YOUR GOAL: In the entries below, every line that contains "xChannelSelector" must be located and copied.

Stored data:
● ● ●

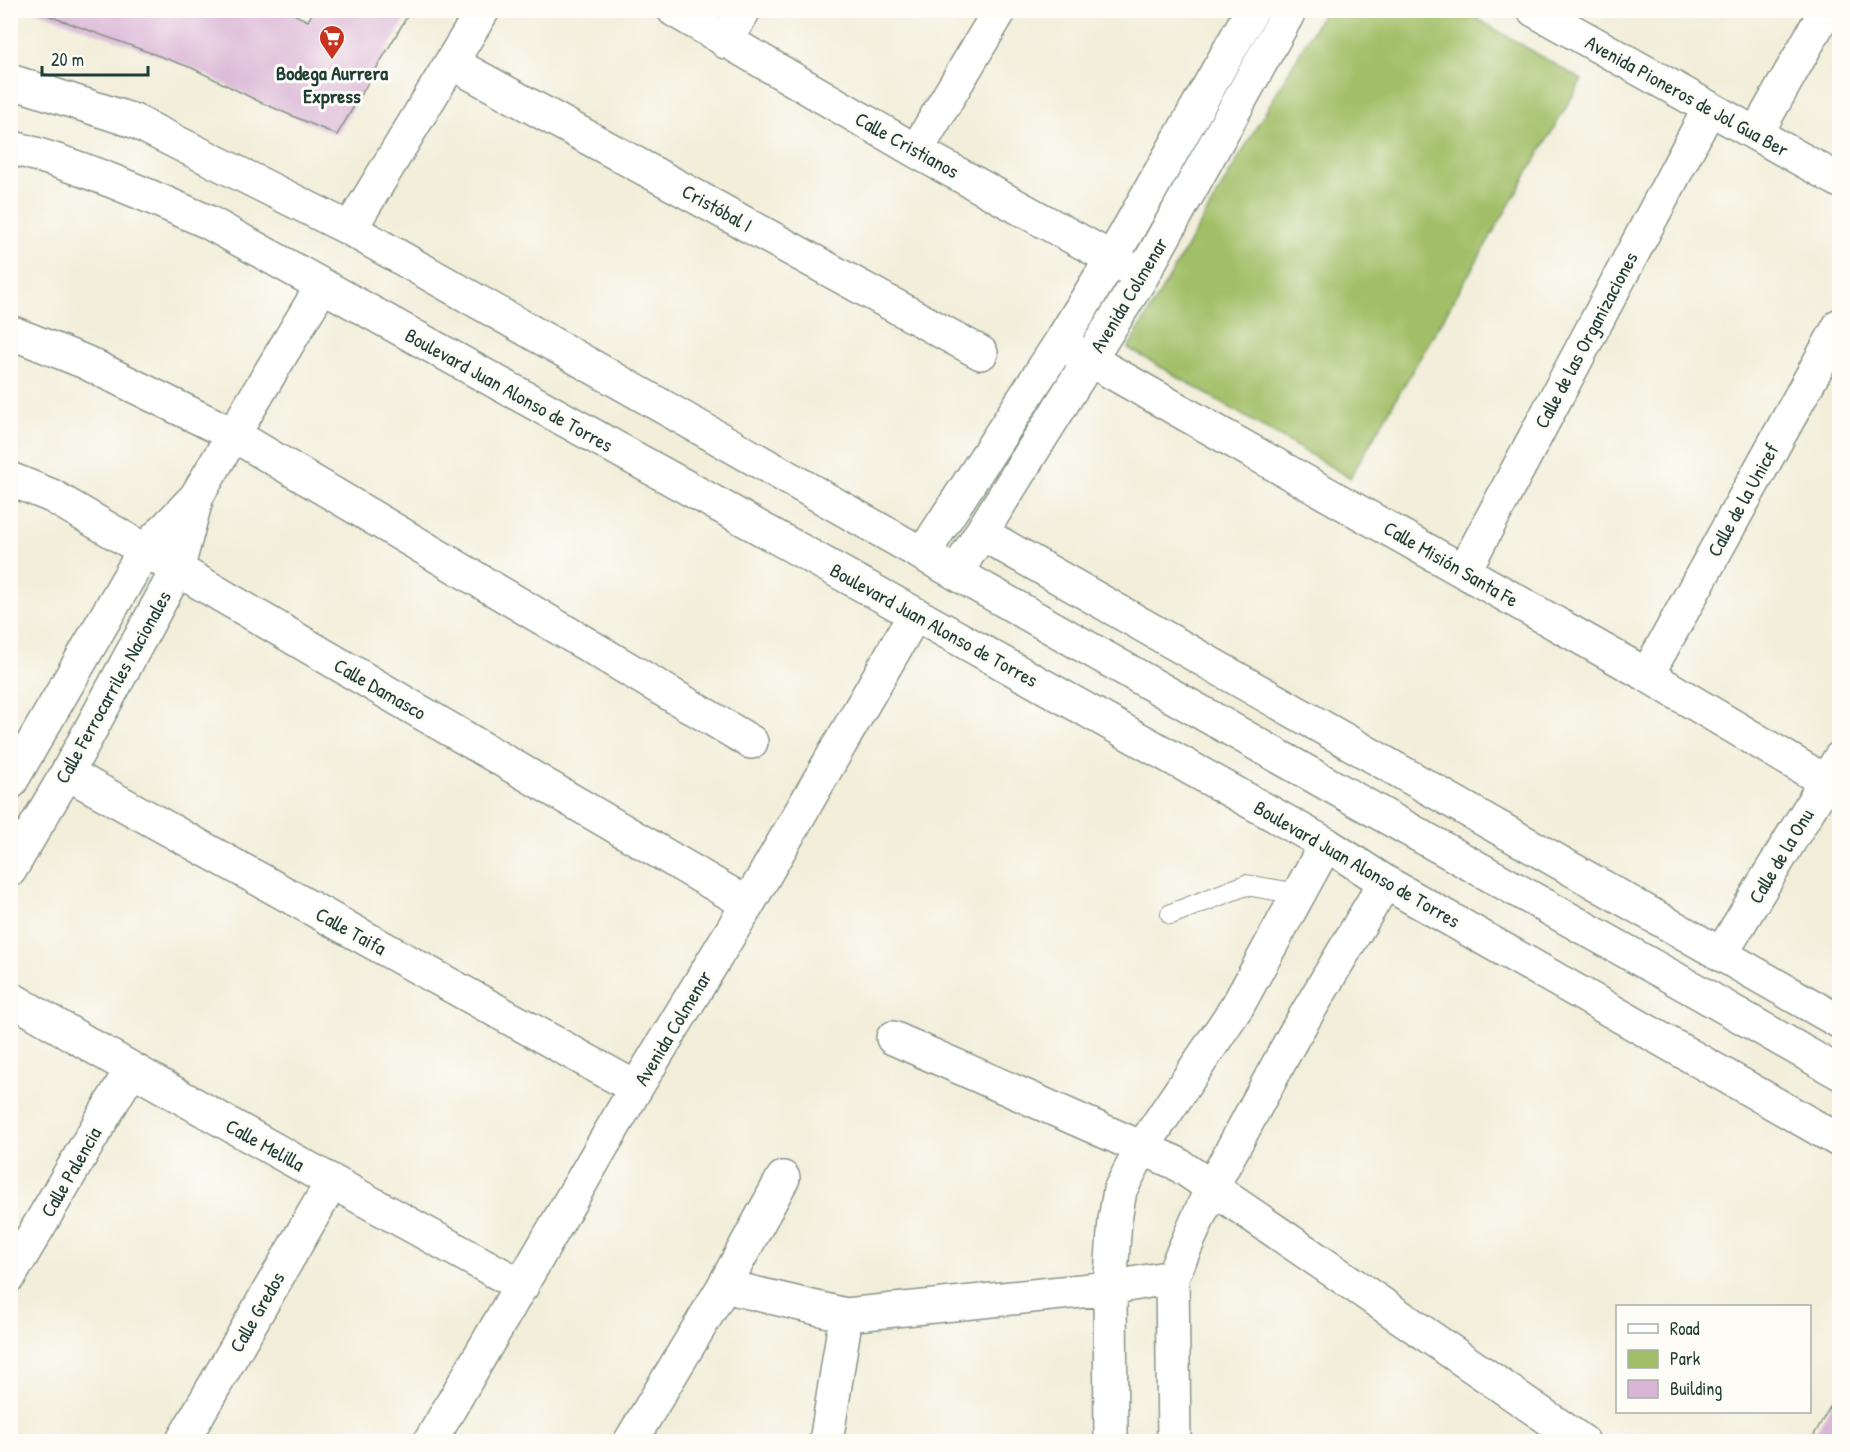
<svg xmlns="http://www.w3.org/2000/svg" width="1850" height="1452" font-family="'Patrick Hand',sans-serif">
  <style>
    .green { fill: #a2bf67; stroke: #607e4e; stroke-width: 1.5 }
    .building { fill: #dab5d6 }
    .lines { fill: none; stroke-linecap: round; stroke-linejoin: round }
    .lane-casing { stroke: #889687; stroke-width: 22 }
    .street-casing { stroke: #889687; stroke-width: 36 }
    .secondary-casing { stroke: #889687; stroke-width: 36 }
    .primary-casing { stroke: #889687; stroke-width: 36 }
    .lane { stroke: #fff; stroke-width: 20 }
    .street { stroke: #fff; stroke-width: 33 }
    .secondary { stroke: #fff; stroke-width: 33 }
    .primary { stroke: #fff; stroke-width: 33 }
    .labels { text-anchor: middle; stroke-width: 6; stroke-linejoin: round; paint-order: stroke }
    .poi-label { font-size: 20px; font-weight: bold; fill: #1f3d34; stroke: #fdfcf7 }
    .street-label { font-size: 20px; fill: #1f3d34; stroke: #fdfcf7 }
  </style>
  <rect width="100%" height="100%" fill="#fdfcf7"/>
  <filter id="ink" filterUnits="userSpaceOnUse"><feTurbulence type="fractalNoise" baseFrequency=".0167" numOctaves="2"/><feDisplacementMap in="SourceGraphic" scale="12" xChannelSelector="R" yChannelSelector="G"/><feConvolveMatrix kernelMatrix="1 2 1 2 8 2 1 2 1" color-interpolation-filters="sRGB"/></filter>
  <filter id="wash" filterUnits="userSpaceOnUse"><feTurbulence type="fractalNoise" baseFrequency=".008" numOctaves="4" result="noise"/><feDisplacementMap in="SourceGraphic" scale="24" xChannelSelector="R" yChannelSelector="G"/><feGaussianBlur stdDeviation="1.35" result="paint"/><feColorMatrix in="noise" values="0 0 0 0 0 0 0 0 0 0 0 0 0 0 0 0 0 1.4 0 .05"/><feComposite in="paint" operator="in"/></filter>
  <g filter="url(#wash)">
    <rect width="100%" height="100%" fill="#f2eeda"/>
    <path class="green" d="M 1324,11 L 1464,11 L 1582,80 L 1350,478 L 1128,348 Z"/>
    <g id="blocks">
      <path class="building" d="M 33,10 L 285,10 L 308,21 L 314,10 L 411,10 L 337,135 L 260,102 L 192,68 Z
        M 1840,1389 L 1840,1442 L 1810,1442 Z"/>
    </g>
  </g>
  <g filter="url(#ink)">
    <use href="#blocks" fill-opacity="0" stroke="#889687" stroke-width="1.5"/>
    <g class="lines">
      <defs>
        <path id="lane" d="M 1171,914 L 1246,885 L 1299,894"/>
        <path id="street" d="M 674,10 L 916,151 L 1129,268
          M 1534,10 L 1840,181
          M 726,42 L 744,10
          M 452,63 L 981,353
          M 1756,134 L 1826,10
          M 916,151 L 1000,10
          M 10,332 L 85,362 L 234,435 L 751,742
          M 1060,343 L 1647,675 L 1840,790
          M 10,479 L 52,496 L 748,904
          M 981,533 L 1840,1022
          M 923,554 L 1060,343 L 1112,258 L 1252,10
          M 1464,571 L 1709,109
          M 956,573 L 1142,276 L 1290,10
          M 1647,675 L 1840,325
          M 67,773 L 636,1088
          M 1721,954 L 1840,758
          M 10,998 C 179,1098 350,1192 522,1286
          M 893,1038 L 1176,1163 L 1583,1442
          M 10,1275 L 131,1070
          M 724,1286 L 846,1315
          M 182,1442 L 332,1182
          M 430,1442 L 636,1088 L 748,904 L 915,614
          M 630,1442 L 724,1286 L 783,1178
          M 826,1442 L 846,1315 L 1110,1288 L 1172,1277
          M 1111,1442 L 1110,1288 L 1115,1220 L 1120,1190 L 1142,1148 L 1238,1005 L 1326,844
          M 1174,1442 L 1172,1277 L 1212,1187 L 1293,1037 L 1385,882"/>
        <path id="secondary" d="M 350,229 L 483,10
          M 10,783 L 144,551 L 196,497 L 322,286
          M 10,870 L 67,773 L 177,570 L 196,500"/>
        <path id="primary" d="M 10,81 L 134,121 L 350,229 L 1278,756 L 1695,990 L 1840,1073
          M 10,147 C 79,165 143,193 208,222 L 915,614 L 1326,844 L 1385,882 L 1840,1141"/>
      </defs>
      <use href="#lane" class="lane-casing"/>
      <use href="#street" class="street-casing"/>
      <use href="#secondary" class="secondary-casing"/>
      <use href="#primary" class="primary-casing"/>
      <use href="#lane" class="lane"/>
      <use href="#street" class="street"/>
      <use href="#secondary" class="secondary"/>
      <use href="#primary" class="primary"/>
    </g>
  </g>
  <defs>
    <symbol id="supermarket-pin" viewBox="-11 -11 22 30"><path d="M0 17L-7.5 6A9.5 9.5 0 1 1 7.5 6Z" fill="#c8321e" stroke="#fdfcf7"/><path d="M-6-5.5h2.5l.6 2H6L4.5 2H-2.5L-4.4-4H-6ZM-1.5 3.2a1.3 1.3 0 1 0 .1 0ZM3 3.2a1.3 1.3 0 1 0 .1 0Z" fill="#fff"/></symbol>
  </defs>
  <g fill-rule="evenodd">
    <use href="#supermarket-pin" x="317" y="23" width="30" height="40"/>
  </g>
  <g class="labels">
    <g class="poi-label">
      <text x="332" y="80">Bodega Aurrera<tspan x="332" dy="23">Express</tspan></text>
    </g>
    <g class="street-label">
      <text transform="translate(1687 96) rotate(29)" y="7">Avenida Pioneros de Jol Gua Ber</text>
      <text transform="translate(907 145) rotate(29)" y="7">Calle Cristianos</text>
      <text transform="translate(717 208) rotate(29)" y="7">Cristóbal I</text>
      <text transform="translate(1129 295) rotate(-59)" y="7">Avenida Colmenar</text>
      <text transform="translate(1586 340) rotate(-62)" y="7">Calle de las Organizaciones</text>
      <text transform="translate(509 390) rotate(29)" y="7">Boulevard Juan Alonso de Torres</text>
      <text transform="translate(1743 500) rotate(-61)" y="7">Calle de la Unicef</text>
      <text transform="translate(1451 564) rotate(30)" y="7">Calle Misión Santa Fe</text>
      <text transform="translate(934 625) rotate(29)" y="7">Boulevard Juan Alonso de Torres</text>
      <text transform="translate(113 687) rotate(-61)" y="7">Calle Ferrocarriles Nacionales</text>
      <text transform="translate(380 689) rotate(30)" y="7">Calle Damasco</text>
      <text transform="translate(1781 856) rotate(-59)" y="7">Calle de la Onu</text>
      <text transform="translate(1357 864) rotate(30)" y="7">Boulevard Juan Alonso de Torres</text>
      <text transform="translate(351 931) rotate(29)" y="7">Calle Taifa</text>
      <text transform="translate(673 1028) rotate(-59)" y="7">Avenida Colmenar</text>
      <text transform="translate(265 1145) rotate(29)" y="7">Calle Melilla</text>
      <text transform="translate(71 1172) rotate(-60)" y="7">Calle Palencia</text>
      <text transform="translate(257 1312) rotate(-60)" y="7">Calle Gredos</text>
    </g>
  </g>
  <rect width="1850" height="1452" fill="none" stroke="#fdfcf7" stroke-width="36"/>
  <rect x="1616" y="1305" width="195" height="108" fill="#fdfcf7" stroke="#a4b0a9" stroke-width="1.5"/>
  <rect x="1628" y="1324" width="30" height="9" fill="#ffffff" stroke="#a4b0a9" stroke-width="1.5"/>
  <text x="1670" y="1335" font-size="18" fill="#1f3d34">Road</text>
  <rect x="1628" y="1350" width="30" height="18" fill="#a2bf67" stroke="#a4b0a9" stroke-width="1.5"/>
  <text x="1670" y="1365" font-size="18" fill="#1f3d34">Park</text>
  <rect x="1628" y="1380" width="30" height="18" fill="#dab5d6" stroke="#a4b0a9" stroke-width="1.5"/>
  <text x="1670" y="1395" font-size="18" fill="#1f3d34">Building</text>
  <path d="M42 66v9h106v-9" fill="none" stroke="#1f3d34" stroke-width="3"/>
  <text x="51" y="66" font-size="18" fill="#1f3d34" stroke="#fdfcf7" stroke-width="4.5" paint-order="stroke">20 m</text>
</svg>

● ● ●

SOLVED PROBLEM:
  <filter id="ink" filterUnits="userSpaceOnUse"><feTurbulence type="fractalNoise" baseFrequency=".0167" numOctaves="2"/><feDisplacementMap in="SourceGraphic" scale="12" xChannelSelector="R" yChannelSelector="G"/><feConvolveMatrix kernelMatrix="1 2 1 2 8 2 1 2 1" color-interpolation-filters="sRGB"/></filter>
  <filter id="wash" filterUnits="userSpaceOnUse"><feTurbulence type="fractalNoise" baseFrequency=".008" numOctaves="4" result="noise"/><feDisplacementMap in="SourceGraphic" scale="24" xChannelSelector="R" yChannelSelector="G"/><feGaussianBlur stdDeviation="1.35" result="paint"/><feColorMatrix in="noise" values="0 0 0 0 0 0 0 0 0 0 0 0 0 0 0 0 0 1.4 0 .05"/><feComposite in="paint" operator="in"/></filter>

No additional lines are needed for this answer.